Persidangan PHPU Pilpres sudah selesai. Proses selanjutnya sepenuhnya di tangan sembilan hakim MK untuk memelajari, menilai, dan membahas semua kesaksian maupun alat bukti yang dihadirkan dalam persidangan.
Hasil akhirnya diumumkan tanggal 28 Juni 2019. Konsekuensi pengajuan gugatan harus percaya pada hakim MK. Tak perlu main gertak-gertak. Tak perlu mengerahkan massa untuk menakut-nakuti hakim MK.
Seluruh rakyat Indonesia sudah bisa menduga-duga keadaan yang sesungguhnya. Setelah menyaksikan persidangan yang sangat melelahkan itu, publik bisa menduga hasil akhir, kendati belum tentu tepat. Jangankan para pemohon, termohon, dan pihak terkait, awam hukum yang menyaksikannya di TV pun tahu.
Tentu saja pendukung Paslon 01 bisa bilang bahwa gugatan Paslon 02 akan ditolak. Pendukung Paslon 02 pun begitu. Bisa berkata gugatan mereka dikabulkan MK. Apalagi karena mereka sudah terbiasa melakukan klaim menang sejak tanggal 17 April 2019 dengan persentase kemenangan yang terus berubah-ubah.
Namun, kali ini lain. Dugaan, harapan, klaim, atau optimisme sebesar apa pun tak memiliki nilai apa-apa secara hukum. Dikabulkan atau ditolaknya gugatan sepenuhnya ditentukan oleh terbukti-tidaknya apa yang didalilkan dalam persidangan. Ini pun harus diyakini kebenarannya atau ketidakbenarannya oleh hakim MK.
Bukti dan keterangan saksi
Dari sisi bukti, Paslon 02 memang perlu yakin bahwa gugatan mereka dikabulkan oleh hakim MK. Mengapa? Karena bukti yang mereka bawa di MK tidak tanggung-tanggung, ada 28 kontainer.
Hanya saja, jangan kira kontainer itu sebesar peti kemas.

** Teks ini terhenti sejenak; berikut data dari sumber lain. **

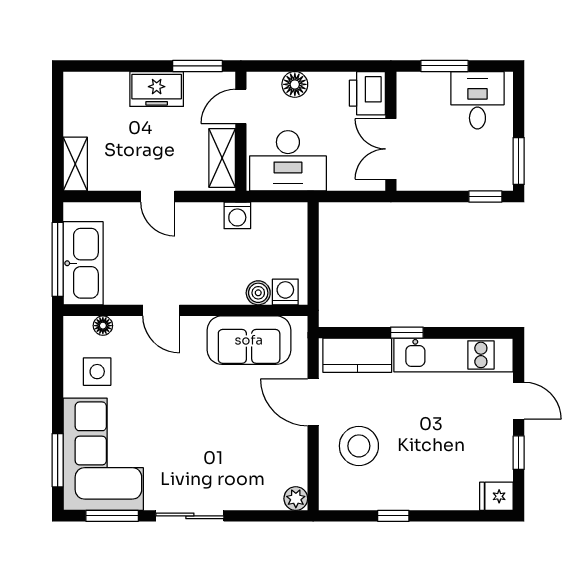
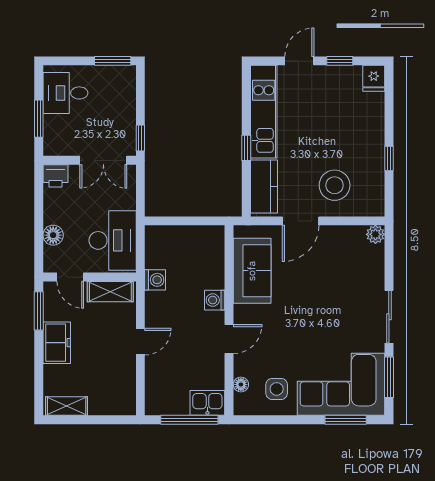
printer: (367, 93) -> (55, 176), width x0.73, depth x0.81
shelving: (75, 164) -> (67, 406), moved
window: (485, 197) -> (140, 138), moved
kitchen sink: (83, 263) -> (207, 403), width x0.53, depth x0.81
washing machine: (285, 292) -> (215, 300), moved
boiler: (258, 293) -> (215, 264), removed

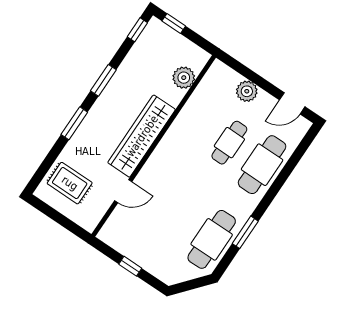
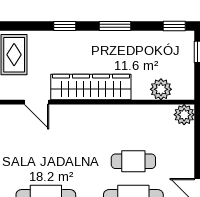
plant: (247, 91) -> (184, 115), moved
window: (74, 123) -> (65, 26), width x0.67

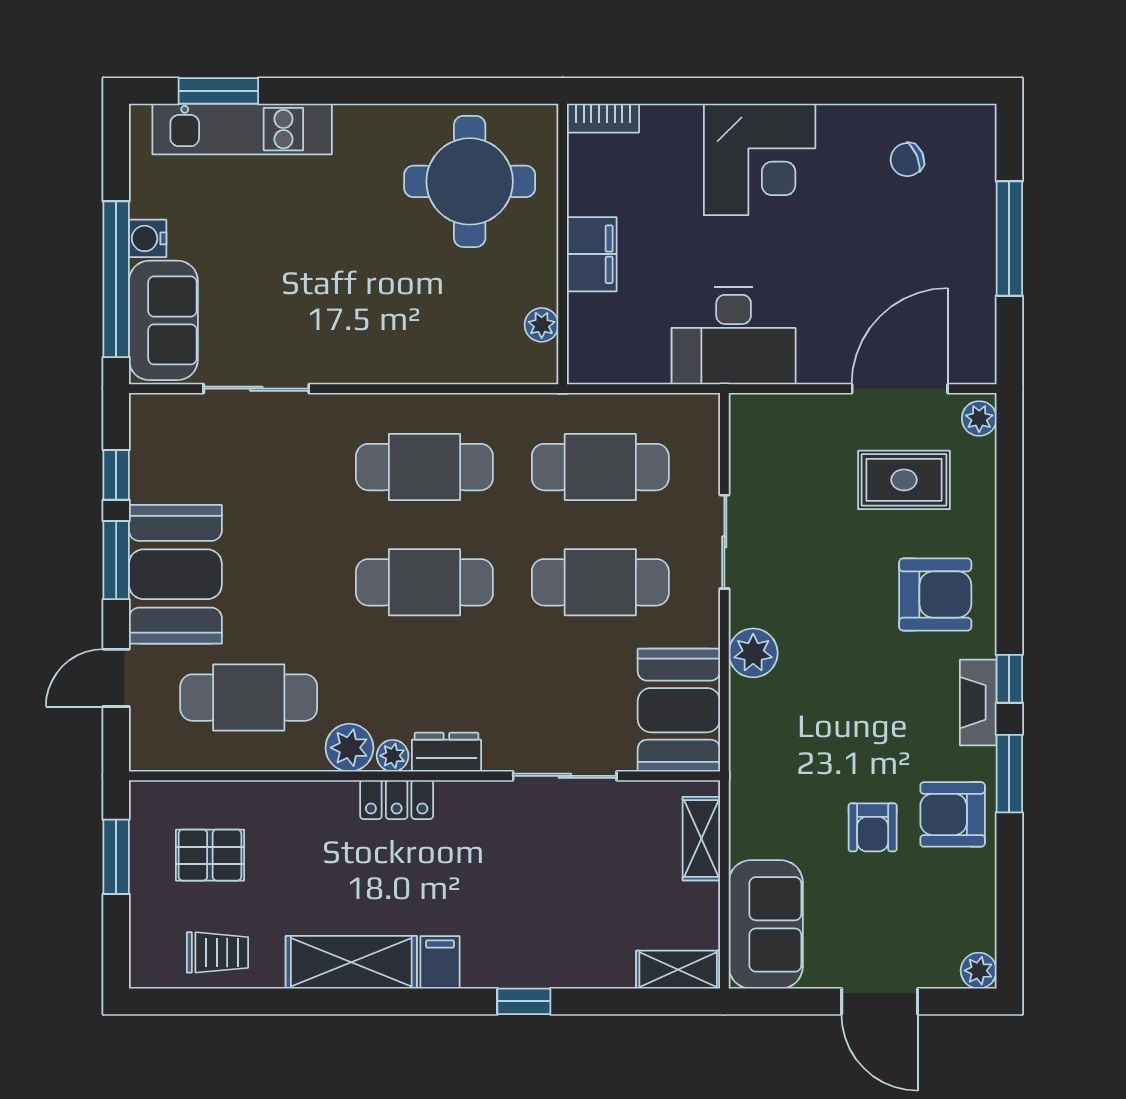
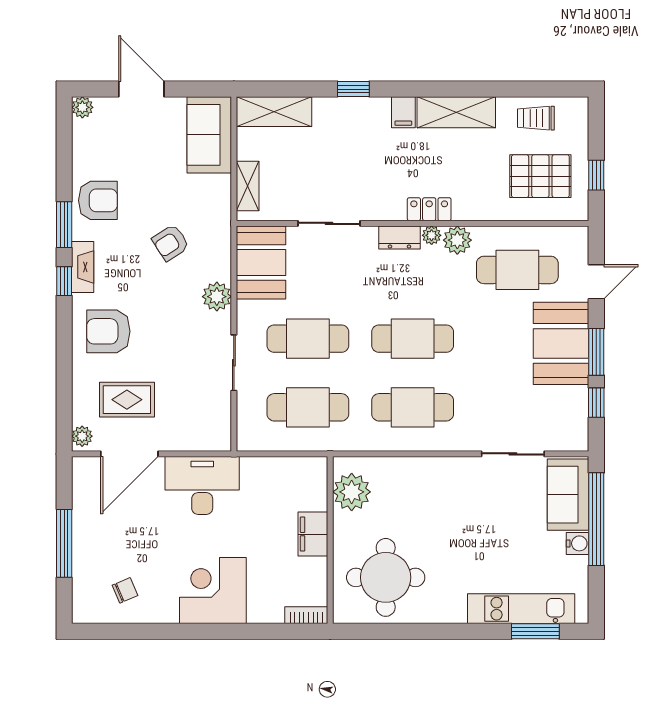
plant: (542, 325) -> (352, 492), width x1.88, depth x1.88
desk: (734, 336) -> (202, 485), moved
armchair: (873, 827) -> (171, 243), moved, turned -123
pallet: (210, 855) -> (540, 176), width x1.50, depth x1.42
window: (116, 857) -> (596, 175), width x0.67
shelving: (678, 970) -> (274, 112), width x1.50, depth x1.33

Yang dimaksud ialah kontainer plastik berukuran kira-kira 40 x 60 cm. Sebelumnya, memang sempat disebut empat truk yang terdiri dari C1 dari berbagai provinsi di Indonesia.
Namun, dalam kenyataan tidak begitu. Bukti bertumpuk-tumpuk itu pun sempat ditolak karena tidak memenuhi syarat. Tumpukan bukti disodorkan begitu saja. Tidak disusun rapi sebagaimana ketentuan dan kelaziman dalam hukum acara di MK.

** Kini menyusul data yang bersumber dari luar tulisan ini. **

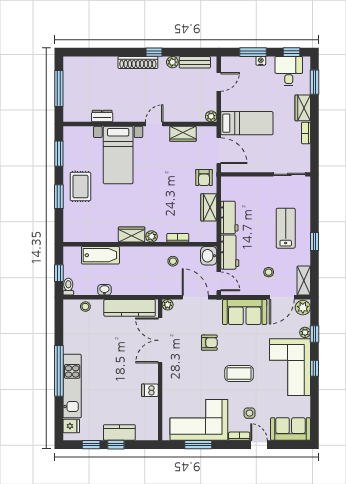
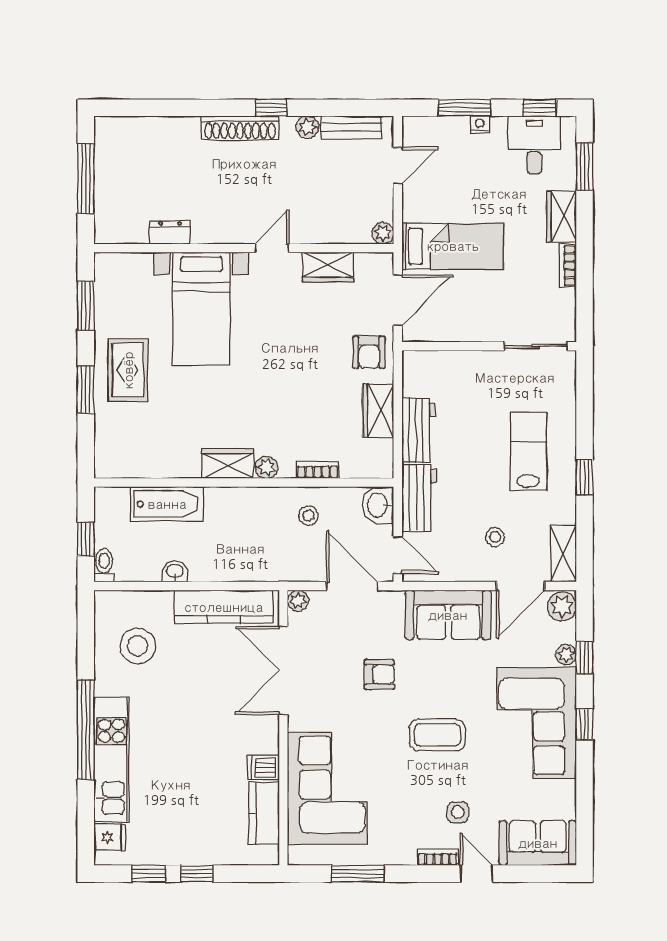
door: (219, 151) -> (398, 300), hinge flipped
stool: (85, 307) -> (138, 646), moved, width x1.89, depth x1.89
corner sofa: (199, 420) -> (327, 788), moved, turned 90
kitchen counter: (119, 432) -> (264, 813), moved, turned -90

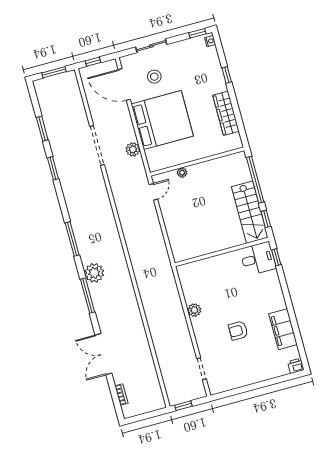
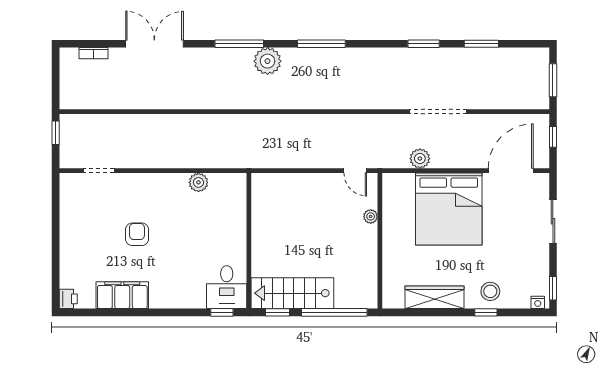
stool: (154, 77) -> (490, 291), moved
plant: (194, 310) -> (198, 182), moved

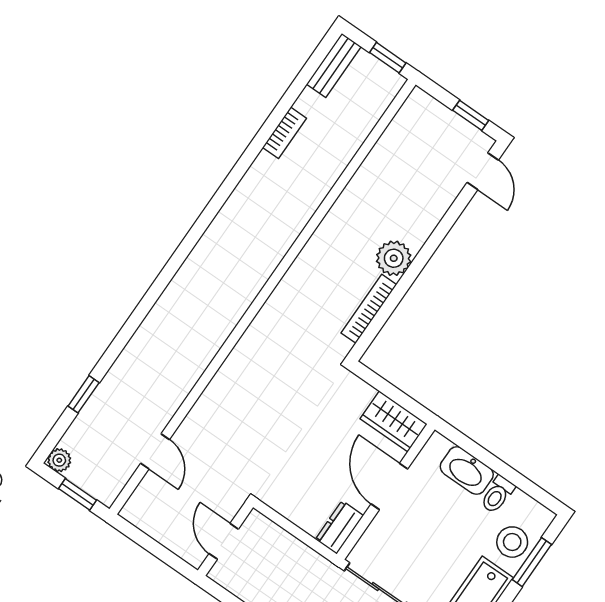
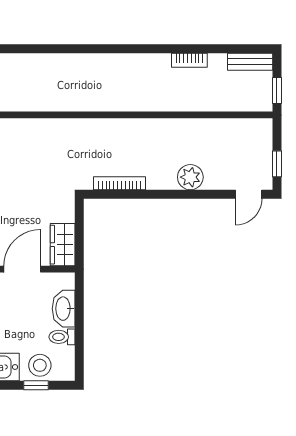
plant: (394, 258) -> (190, 177), moved
window: (532, 562) -> (36, 385), width x0.67

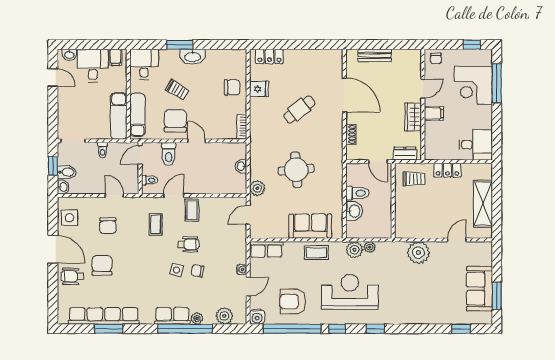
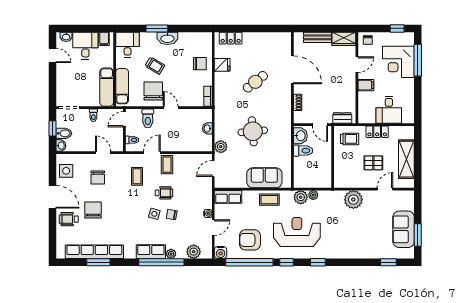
wardrobe: (413, 117) -> (344, 39), moved, turned -90
desk: (476, 145) -> (389, 110), moved, turned 90
pallet: (443, 208) -> (373, 163), added
washbasin: (354, 211) -> (300, 136), moved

Syukur bahwa MK masih berbaik hati. Mereka memberikan kesempatan kepada kuasa hukum Paslon 02 untuk menata alat bukti selama kurang lebih tiga jam, namun tidak semuanya bisa. Sebagian di antaranya tidak disahkan sebagai alat bukti oleh MK karena tidak memenuhi syarat.
Parahnya, bukti-bukti yang diajukan dalam persidangan itu, keterangan para saksi banyak yang tak mendukung pernyataan-pernyataan menghebohkan dari kuasa hukum sebelumnya. Kesaksian Nur Latifah, misalnya. Ia bilang anggota KPPS di TPS 08 Dusun Winongsari, Desa Karangjati, Kabupaten Boyolali, mencobloskan 15 surat suara mewakili warga.
Tetapi ketika ditanya hakim apakah dia menegur petugas KPPS, Nur bilang tidak. Ia malah bilang bahwa apa yang dilakukan anggota KPPS itu sudah merupakan kesepakatan warga bagi pemilih berusia lanjut yang kesulitan mencoblos. Nah, merontokkan diri sendiri, bukan?